While the BJP in Uttar Pradesh and other states in the Hindi belt is concentrating on Pasmanda Muslims, in Karnataka, the Pasmanda numbers are lower, and are called Pinjaras or Nadafs in north Karnataka. The community's profession was making cotton mattresses, but with people now preferring branded and machine-made mattresses, the younger generation in the community has switched over to agriculture, becoming mechanics, or starting cycle repair shops.

Muslims in India are broadly categorised into three social groups — Syed-Ashrafs (religious leaders and aristocracy), Ajlaf (backward Muslims), and Arzal (Dalit Muslims). Ajlaf and Arzal are collectively known as Pasmanda Muslims. A Persian word that means ‘those left behind’ or the oppressed, the term is used for socially and economically deprived classes among Muslims. Uttar Pradesh and Bihar account for a significant population of Pasmanda Muslims, with 3.5 crore and 1.5 crore respectively.

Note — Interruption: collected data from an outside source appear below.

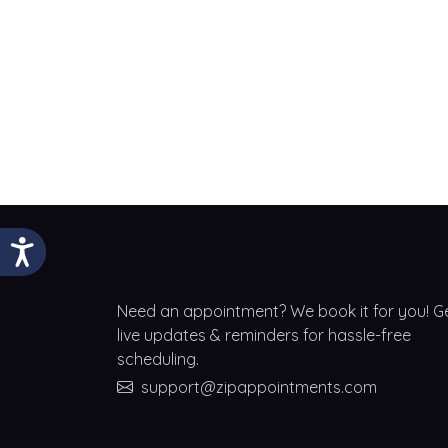
Need an appointment? We book it for you! G
live updates & reminders for hassle-free
scheduling.
support@zipappointments.com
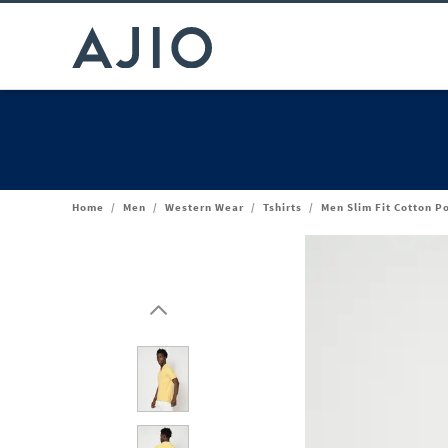
Home
/
Men
/
Western Wear
/
Tshirts
/
Men Slim Fit Cotton Po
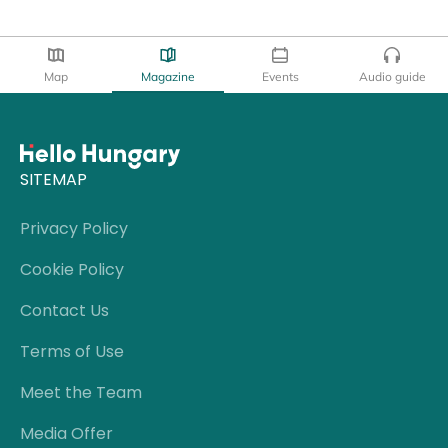
Map
Magazine
Events
Audio guide
SITEMAP
Privacy Policy
Cookie Policy
Contact Us
Terms of Use
Meet the Team
Media Offer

Will the outreach also mean tickets to Muslims? The Karnataka BJP has so far not given a seat to a Muslim in any of the Assembly polls, but has nominated members from the community to the Karnataka Legislative Council. “There is no point in fielding a Muslim candidate, when you know he is not going to get the votes of his community,” a party functionary told TNM. “In each Assembly constituency of Karnataka, the minimum population of Muslims is 20,000 to 25,000. The BJP starts its votes mobilisation by subtracting these 20,000 to 25,000 votes.” 

Anil Thomas said there is a possibility of giving representations to minorities this time. “For now, we will for ask a ticket to be given to Karnataka State Minorities Commission Chairman Abdul Azeem from Bengaluru North,” he said.

Naheed Ataulla is a journalist who has covered Karnataka politics for over two decades, and is a former Political Editor of The Times of India. Views expressed here are the author’s own.